**Data provided**.
# # # # #
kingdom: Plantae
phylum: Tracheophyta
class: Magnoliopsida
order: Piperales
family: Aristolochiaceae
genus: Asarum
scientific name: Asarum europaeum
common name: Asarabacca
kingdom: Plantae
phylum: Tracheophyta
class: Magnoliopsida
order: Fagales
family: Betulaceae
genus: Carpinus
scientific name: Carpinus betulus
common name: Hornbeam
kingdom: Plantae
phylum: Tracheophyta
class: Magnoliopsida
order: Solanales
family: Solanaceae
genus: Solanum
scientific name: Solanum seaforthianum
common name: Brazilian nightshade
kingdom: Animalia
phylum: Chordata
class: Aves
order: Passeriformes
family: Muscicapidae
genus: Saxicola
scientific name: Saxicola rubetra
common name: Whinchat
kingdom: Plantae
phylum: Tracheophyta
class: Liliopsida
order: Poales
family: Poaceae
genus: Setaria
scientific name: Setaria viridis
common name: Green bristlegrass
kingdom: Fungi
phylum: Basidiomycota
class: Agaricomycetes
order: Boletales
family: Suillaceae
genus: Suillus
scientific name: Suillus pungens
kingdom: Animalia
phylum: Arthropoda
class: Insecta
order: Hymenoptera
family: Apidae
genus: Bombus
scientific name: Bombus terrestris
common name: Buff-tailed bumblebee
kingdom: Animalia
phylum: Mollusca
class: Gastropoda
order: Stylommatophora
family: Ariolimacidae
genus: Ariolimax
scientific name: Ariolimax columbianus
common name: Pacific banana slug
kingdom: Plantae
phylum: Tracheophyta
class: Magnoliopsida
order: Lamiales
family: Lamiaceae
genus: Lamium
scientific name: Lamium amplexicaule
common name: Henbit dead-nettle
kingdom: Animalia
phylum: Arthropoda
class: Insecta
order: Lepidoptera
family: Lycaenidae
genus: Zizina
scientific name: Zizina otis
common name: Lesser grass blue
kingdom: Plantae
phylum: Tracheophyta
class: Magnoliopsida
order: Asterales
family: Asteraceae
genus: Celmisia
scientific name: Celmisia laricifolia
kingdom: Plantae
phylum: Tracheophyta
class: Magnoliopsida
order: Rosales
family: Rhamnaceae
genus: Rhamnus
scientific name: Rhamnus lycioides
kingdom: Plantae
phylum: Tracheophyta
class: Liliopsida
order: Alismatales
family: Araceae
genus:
# # # # #
**Work instructions**. Copy the lines of the data word for word, starting at the line containing "genus: Zizina" and ending at the last line of the data.

**Completed task**.
genus: Zizina
scientific name: Zizina otis
common name: Lesser grass blue
kingdom: Plantae
phylum: Tracheophyta
class: Magnoliopsida
order: Asterales
family: Asteraceae
genus: Celmisia
scientific name: Celmisia laricifolia
kingdom: Plantae
phylum: Tracheophyta
class: Magnoliopsida
order: Rosales
family: Rhamnaceae
genus: Rhamnus
scientific name: Rhamnus lycioides
kingdom: Plantae
phylum: Tracheophyta
class: Liliopsida
order: Alismatales
family: Araceae
genus:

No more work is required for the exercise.